I am trying to load files using the HTTPReaderIterDataPipe from pytorch/data.
How do I handle exceptions (e.g. timeouts) while iterating through the URLs?
I would like to skip the URL causing problems and just move on to the next one. This seems to be impossible when using the functional form.

Is there a DataPipe (catching exceptions and moving on) exactly for this purpose or is my understanding of how to do exception handling when using DataPipes incorrect?

Hi,

Thanks for using TorchData. While timeout is accepted as an argument, I don’t think there is a built-in way within HTTPReader to handle exception in a bespoke way.

If you would like to skip the URL causing problems, you can consider using a .filter prior to HTTPReader to check if it is possible to establish a connection.

I don’t think that will fully address your issue so I think other options are:

  1. Build on top of HTTPReader but overrides its exception handling (probably rewrite __iter__)
  2. Write a new DataPipe that is able to catch exception coming from a source DataPipe
    • I think catching the exception is feasible, I’m less sure about resuming the DataPipe/Iterator after an exception is raised

We would accept a PR for 2 if you have a good implementation. Happy to discuss further.

cc: @ejguan

Thanks!
option 1 is what I currently use.
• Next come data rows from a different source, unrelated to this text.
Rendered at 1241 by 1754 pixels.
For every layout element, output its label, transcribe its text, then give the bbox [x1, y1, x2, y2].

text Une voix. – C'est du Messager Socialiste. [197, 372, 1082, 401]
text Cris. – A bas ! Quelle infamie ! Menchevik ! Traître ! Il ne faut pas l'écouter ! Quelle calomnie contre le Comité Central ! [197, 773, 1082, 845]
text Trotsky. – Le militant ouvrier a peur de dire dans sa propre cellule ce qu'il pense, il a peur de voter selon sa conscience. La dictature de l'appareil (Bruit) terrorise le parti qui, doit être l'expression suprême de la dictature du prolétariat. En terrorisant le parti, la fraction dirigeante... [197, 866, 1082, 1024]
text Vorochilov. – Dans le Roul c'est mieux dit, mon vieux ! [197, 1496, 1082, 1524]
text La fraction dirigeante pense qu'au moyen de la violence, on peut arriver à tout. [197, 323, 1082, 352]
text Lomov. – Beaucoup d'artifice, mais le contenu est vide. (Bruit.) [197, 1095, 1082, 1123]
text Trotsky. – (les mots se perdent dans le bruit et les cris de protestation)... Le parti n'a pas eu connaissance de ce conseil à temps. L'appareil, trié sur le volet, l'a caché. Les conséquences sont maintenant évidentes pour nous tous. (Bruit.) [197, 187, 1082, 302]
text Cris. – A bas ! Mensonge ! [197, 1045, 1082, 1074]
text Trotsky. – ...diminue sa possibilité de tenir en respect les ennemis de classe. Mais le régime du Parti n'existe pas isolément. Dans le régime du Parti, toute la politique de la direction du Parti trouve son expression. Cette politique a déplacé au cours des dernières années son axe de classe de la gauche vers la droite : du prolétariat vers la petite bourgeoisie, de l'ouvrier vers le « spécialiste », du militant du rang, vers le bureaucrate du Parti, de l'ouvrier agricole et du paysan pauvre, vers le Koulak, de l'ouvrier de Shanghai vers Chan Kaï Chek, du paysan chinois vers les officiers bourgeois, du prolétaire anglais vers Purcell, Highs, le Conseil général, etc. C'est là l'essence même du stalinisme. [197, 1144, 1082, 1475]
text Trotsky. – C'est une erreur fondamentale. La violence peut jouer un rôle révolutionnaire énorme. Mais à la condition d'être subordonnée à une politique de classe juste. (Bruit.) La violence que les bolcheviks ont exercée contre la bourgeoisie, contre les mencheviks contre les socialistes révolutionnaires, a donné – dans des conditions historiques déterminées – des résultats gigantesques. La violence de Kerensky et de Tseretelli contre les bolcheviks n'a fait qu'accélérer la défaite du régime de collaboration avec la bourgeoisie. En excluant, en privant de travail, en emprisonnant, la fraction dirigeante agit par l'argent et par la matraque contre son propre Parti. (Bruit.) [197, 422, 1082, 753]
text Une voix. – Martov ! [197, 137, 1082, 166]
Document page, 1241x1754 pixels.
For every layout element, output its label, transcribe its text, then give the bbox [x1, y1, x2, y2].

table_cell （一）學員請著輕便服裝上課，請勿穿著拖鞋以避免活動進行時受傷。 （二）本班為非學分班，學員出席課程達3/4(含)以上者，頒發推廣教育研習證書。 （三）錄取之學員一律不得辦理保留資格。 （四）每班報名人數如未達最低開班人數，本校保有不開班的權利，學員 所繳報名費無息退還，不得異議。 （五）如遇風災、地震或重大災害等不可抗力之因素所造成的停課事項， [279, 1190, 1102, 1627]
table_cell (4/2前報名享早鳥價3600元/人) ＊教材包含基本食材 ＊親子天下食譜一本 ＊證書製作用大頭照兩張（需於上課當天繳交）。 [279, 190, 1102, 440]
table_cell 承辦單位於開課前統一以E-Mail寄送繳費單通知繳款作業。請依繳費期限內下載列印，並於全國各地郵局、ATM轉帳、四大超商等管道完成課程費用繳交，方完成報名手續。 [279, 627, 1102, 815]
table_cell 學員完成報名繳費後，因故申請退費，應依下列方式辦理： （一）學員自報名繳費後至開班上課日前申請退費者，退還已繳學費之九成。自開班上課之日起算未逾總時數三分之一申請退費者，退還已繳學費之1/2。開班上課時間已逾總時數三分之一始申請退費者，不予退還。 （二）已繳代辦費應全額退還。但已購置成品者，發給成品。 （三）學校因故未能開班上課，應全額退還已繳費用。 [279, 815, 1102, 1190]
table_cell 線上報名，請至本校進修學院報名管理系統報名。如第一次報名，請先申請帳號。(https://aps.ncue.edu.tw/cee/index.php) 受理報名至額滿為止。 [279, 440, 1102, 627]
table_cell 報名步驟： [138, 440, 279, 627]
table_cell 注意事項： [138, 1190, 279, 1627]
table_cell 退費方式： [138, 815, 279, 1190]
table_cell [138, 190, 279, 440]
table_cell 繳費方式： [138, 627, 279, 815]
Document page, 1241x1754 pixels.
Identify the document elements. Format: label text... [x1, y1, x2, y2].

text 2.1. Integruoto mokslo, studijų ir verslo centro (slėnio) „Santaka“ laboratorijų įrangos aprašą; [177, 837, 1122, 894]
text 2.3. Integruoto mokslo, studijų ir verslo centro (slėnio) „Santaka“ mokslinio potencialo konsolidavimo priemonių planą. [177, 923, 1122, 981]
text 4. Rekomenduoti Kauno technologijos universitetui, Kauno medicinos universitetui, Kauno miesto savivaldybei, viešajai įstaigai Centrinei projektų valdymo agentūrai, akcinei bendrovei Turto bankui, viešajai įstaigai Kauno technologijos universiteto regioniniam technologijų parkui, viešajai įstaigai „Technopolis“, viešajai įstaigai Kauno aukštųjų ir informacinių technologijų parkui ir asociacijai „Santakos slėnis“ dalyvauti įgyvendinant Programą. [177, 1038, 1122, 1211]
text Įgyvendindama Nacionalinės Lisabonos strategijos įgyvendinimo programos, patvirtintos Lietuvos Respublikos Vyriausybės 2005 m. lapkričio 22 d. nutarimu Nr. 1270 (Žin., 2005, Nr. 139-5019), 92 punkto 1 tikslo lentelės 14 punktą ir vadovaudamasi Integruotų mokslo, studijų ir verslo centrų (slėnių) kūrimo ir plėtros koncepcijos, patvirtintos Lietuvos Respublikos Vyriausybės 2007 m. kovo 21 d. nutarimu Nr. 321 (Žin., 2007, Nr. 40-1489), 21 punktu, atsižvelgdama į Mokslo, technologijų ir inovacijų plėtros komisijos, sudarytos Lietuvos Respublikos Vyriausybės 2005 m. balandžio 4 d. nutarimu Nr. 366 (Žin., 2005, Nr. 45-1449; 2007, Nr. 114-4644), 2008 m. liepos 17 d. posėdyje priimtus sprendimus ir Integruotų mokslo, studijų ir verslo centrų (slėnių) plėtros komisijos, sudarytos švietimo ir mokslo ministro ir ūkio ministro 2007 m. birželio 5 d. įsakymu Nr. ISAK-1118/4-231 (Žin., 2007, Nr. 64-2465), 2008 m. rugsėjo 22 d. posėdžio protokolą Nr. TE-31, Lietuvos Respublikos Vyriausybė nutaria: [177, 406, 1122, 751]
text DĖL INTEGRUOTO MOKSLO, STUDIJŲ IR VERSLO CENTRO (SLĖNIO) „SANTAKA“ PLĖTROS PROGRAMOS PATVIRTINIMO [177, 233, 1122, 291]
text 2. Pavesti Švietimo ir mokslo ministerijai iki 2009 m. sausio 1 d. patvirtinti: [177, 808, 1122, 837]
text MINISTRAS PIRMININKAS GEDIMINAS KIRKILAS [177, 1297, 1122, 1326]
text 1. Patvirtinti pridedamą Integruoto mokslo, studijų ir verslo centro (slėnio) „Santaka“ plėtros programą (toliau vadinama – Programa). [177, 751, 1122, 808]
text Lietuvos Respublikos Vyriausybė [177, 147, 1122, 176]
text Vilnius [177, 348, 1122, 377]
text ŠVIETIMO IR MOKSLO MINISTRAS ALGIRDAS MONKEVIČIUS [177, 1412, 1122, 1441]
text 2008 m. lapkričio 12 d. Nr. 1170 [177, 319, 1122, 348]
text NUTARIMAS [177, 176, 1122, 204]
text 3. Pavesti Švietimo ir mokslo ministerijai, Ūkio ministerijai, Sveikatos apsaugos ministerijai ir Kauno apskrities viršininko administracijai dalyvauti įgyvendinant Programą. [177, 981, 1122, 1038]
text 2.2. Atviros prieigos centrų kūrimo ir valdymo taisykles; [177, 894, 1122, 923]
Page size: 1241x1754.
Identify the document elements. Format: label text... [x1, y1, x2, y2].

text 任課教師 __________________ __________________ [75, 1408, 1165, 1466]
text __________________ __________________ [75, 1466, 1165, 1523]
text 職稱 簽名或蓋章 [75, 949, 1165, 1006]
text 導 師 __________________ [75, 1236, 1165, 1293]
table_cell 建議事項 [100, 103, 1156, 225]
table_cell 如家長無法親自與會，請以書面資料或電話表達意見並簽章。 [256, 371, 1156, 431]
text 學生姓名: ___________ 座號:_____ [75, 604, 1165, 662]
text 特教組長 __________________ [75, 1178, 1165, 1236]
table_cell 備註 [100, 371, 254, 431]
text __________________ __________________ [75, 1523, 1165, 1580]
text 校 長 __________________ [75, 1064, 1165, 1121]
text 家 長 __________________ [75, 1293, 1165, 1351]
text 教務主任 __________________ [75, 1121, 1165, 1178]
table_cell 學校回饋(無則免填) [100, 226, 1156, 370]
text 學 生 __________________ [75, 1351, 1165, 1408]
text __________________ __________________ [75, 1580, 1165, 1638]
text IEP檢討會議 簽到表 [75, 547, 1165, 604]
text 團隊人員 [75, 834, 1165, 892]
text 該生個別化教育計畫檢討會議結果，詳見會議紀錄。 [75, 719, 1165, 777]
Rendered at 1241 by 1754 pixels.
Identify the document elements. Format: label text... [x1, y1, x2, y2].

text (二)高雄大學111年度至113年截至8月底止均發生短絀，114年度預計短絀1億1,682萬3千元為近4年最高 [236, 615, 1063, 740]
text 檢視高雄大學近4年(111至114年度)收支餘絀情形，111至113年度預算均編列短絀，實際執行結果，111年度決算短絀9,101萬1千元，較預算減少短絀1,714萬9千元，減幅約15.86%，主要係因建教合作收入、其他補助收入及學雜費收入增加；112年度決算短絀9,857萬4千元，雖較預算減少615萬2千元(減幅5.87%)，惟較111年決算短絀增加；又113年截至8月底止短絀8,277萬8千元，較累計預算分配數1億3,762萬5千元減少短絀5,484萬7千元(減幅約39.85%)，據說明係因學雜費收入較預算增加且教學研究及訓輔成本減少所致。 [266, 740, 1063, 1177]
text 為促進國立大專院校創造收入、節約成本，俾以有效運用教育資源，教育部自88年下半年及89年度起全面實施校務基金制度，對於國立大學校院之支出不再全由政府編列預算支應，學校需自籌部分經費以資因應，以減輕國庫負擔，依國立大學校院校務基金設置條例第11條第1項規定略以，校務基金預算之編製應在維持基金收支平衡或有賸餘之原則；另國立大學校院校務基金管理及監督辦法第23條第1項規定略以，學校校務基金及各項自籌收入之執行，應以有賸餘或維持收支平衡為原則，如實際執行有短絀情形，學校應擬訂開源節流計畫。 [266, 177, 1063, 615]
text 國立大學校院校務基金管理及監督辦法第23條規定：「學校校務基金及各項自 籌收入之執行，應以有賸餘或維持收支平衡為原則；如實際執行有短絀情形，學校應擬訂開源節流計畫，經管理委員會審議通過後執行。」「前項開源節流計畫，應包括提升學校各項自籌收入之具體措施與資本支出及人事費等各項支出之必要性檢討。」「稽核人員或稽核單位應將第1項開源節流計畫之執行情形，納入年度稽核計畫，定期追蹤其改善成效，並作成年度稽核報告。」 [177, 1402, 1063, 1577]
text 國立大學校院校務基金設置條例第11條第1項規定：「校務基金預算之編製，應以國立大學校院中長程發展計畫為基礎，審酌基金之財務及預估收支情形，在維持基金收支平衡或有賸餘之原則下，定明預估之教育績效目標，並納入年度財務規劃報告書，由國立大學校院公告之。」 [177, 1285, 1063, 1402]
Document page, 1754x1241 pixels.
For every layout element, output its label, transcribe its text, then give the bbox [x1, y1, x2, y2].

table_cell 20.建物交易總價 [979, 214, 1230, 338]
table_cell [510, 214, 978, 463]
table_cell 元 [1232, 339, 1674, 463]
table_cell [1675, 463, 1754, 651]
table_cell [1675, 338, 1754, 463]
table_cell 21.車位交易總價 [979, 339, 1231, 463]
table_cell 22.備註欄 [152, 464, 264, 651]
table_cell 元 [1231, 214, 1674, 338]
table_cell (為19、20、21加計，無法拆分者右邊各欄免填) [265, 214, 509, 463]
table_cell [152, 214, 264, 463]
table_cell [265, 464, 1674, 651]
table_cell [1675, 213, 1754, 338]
Wouldn’t it be better to just add this functionality (as an option) to the HTTPReader? I have opened an issue regarding this (Modify exception handling of online Datapipes · Issue #963 · pytorch/data · GitHub)
As I personally do not think that option 2 is that useful (for me at least) if continuing is impossible, I will not be working on this atm. If you think otherwise please let me know. I would be happy to help.